Par un mémoire et une lettre enregistrés le 9 avril et 30 septembre 2022, les sociétés Les Portes d'Arcins, Groupe CTI et GEPAFI représentée par Me Vigo, déclarent se désister de leur requête.

Vu les autres pièces du dossier.

Vu le code de justice administrative.

Considérant ce qui suit :

1. Aux termes de l'article R. 222-1 du code de justice administrative : " Les présidents de tribunal administratif () et les présidents de formation de jugement des tribunaux () peuvent, par ordonnance : / 1' donner acte des désistements ; 5° Statuer sur les requêtes qui ne présentent plus à juger de questions autres que la condamnation prévue à l'article L. 761-1 ou la charge des dépens ; () ".

2. Les sociétés Les Portes d'Arcins, Groupe CTI et GEPAFI déclarent se désister de leur requête.

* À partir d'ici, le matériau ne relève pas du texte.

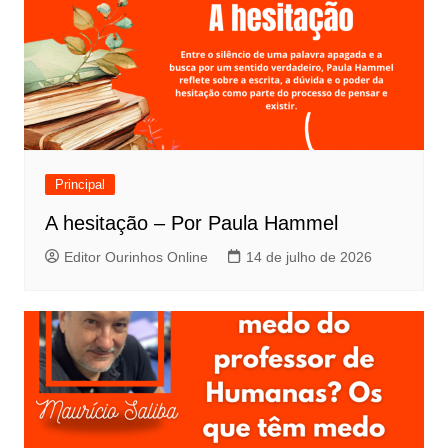
Principal
A hesitação – Por Paula Hammel
Editor Ourinhos Online
14 de julho de 2026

Ce désistement est pur et simple et rien ne s'oppose à ce qu'il en soit donné acte.

3. Il n'y a pas lieu, dans les circonstances de l'espèce, de faire droit aux conclusions présentées par la SCI MJDL au titre de l'article L. 761-1 du code de justice administrative.

O R D O N N E :

Article 1er : L'intervention de la société d'architecture Agencea est admise.

Article 2 : Il est donné acte du désistement d'instance des sociétés Les Portes d'Arcins, Groupe CTI et GEPAFI.

Article 3 : Les conclusions présentées par la SCI MJDL au titre de l'article L. 761-1 du code de justice administrative sont rejetées.

Article 4 : La présente ordonnance sera notifiée à la société Les Portes d'Arcins, à la société Groupe CTI, à la société GEPAFI, à la commune de Mérignac, à la société MJDL et à la société d'architecture Agencea.

Fait à Bordeaux, le 30 septembre 2022.

Le président de la 2ème chambre,

L. POUGET

La République mande et ordonne à la préfète de la Gironde en ce qui la concerne ou à tous commissaires de justice à ce requis en ce qui concerne les voies de droit commun contre les parties privées, de pourvoir à l'exécution de la présente décision.